- _Stored data entries_
============================================================
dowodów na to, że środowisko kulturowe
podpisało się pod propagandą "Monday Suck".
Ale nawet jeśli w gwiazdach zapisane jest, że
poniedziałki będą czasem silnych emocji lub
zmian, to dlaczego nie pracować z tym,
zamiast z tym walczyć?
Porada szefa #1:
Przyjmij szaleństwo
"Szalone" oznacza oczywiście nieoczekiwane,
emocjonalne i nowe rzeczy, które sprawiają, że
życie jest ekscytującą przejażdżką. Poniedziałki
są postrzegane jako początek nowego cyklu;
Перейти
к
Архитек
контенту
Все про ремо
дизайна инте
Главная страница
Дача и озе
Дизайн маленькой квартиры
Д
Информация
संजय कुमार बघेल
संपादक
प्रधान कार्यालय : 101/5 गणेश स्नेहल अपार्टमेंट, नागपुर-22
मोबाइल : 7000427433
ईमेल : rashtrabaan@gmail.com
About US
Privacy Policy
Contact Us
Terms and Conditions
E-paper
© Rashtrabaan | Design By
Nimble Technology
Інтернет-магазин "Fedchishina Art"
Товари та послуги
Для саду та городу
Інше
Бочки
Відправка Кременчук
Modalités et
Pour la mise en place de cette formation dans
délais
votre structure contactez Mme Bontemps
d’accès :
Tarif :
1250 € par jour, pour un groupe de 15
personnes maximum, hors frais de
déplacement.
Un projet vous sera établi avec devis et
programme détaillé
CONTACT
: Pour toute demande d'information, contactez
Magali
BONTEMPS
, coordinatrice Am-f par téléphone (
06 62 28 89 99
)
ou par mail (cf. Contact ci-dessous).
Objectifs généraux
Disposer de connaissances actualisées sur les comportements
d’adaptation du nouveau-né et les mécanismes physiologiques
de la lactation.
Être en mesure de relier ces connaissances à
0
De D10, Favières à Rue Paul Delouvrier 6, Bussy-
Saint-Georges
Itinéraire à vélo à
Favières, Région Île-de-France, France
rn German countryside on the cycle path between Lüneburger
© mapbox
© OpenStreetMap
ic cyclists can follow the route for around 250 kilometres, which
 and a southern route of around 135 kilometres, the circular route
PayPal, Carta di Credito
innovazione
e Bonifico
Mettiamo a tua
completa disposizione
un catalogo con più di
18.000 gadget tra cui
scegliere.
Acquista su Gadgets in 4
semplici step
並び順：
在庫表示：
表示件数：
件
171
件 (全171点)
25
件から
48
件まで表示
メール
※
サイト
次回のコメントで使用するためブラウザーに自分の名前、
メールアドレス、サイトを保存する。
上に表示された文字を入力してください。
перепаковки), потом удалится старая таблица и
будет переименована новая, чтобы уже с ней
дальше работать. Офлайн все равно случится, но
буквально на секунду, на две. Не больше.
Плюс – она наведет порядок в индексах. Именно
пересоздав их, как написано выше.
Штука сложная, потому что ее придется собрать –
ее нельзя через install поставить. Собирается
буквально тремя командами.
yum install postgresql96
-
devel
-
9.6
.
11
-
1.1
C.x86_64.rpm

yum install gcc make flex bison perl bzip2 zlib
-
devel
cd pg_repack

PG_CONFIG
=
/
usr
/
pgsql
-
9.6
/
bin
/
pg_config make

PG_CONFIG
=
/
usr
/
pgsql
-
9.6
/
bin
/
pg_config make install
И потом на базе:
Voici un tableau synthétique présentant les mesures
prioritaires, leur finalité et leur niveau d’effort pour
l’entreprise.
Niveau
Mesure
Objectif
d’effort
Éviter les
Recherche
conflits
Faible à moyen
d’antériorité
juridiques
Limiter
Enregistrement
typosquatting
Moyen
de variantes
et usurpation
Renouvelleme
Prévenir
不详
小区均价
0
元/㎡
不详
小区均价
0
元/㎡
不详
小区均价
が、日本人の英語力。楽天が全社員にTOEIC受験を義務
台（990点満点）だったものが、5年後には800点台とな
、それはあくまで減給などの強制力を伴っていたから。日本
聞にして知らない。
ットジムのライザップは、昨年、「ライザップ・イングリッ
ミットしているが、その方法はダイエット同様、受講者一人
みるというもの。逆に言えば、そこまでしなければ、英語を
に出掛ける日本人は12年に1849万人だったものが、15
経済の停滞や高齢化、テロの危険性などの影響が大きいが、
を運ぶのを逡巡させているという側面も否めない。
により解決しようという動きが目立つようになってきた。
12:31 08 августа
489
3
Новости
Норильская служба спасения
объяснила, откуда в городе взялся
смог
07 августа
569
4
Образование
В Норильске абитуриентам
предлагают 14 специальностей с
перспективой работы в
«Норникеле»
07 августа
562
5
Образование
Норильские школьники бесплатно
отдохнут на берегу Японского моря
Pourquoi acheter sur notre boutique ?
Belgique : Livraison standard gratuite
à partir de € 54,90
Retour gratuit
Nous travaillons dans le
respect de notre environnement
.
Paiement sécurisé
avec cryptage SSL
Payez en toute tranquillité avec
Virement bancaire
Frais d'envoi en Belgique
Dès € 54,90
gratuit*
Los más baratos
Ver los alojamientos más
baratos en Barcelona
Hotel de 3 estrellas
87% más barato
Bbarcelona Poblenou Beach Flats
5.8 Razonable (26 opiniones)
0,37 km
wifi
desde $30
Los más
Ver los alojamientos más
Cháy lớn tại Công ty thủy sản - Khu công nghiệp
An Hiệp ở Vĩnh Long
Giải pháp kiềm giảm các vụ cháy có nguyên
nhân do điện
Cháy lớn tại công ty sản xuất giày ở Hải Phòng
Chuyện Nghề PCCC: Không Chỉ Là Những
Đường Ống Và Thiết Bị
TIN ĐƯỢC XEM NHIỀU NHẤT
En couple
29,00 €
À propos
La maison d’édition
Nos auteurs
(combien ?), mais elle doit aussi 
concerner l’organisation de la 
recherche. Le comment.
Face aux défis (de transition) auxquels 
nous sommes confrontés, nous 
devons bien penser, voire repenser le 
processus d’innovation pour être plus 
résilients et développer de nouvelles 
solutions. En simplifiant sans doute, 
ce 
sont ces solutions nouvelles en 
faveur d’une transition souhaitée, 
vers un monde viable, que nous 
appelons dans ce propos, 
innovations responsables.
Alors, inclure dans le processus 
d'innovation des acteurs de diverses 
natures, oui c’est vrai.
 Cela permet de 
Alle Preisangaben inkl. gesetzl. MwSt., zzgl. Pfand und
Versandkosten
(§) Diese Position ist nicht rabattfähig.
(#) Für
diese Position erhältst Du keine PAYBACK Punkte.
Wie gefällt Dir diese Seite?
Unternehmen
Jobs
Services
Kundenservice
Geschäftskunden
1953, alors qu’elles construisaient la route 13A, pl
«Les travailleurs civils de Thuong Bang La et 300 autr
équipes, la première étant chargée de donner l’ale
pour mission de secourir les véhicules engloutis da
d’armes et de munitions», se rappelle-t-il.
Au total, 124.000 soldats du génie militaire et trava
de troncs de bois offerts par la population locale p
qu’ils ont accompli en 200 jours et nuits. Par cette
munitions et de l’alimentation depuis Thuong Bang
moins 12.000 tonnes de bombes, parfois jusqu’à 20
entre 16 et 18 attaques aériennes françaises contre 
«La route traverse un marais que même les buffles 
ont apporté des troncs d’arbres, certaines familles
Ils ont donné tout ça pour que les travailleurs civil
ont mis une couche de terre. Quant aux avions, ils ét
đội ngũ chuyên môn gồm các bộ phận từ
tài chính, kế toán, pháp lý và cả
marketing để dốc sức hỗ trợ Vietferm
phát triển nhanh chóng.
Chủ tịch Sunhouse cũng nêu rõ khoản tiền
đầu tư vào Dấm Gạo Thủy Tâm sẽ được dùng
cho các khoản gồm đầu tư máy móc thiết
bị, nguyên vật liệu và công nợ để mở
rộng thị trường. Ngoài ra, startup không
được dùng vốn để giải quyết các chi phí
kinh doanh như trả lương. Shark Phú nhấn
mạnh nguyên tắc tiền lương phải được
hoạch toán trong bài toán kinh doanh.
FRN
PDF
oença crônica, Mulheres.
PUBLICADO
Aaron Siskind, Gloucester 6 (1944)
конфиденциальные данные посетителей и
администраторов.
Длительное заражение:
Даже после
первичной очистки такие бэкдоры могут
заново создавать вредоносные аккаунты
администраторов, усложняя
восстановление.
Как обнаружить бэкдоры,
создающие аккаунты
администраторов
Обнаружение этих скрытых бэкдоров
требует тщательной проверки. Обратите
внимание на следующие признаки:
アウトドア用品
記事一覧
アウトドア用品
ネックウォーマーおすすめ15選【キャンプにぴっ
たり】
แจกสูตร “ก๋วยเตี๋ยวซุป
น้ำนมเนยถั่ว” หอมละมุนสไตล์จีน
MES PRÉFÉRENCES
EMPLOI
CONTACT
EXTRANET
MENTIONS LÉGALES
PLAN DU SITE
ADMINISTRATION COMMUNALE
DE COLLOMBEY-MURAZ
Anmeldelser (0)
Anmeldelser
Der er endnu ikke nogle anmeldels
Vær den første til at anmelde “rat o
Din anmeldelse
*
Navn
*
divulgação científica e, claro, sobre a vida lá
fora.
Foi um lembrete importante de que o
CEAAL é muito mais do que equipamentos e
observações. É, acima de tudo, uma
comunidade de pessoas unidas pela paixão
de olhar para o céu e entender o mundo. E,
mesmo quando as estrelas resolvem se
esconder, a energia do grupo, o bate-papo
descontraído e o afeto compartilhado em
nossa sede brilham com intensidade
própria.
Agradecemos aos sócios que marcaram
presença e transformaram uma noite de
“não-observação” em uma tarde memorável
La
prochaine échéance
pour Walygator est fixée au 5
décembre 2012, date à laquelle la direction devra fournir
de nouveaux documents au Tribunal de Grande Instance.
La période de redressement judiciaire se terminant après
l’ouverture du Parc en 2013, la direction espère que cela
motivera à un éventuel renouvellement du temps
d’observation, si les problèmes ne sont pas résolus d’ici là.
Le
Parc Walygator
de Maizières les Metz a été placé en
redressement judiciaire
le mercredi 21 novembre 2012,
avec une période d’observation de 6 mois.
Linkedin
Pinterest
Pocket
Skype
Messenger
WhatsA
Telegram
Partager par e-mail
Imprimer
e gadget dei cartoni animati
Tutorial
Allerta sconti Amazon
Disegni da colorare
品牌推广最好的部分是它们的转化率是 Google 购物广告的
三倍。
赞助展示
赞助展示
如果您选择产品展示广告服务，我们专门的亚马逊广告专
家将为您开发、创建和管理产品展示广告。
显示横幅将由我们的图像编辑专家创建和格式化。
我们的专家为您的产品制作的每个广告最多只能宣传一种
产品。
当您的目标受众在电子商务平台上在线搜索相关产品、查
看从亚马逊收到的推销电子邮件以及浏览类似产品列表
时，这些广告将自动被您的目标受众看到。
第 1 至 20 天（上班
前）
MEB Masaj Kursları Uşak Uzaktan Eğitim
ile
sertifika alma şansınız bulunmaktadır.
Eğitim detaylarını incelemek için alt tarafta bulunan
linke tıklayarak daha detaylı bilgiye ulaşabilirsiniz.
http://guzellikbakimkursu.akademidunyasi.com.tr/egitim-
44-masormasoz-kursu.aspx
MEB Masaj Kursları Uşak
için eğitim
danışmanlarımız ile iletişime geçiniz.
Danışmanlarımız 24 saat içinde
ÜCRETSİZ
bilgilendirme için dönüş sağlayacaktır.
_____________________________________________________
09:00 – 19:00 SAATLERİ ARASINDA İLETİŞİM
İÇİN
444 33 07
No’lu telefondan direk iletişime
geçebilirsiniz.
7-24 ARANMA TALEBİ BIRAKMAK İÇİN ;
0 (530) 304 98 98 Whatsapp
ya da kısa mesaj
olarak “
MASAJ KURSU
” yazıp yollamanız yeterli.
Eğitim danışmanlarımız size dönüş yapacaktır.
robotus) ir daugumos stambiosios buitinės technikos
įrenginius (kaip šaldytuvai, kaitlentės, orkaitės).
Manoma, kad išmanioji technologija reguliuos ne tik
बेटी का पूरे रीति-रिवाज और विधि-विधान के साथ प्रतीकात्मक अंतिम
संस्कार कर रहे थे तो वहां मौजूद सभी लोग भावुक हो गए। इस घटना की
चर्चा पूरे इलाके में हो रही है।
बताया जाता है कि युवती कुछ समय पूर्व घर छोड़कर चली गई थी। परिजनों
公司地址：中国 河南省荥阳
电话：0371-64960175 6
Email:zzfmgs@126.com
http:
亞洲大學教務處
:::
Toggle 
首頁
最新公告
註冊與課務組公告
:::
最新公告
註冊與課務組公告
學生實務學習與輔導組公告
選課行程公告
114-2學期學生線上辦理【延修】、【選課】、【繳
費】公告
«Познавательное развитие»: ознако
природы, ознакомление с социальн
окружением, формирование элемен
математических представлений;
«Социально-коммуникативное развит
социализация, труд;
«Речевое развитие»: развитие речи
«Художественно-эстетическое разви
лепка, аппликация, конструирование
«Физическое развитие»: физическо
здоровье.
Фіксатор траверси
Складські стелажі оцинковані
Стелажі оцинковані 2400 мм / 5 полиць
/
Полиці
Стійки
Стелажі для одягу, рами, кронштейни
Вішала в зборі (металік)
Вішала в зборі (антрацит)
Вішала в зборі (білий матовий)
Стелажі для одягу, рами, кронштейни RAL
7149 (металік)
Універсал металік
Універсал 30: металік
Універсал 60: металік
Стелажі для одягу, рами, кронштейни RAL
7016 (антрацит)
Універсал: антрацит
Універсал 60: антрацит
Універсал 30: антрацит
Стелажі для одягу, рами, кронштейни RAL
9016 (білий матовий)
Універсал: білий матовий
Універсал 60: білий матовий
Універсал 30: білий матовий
============================================================
- _Work instructions_
Count the lines above with the string "doanh"; report only that figure.

- _Answer area_
2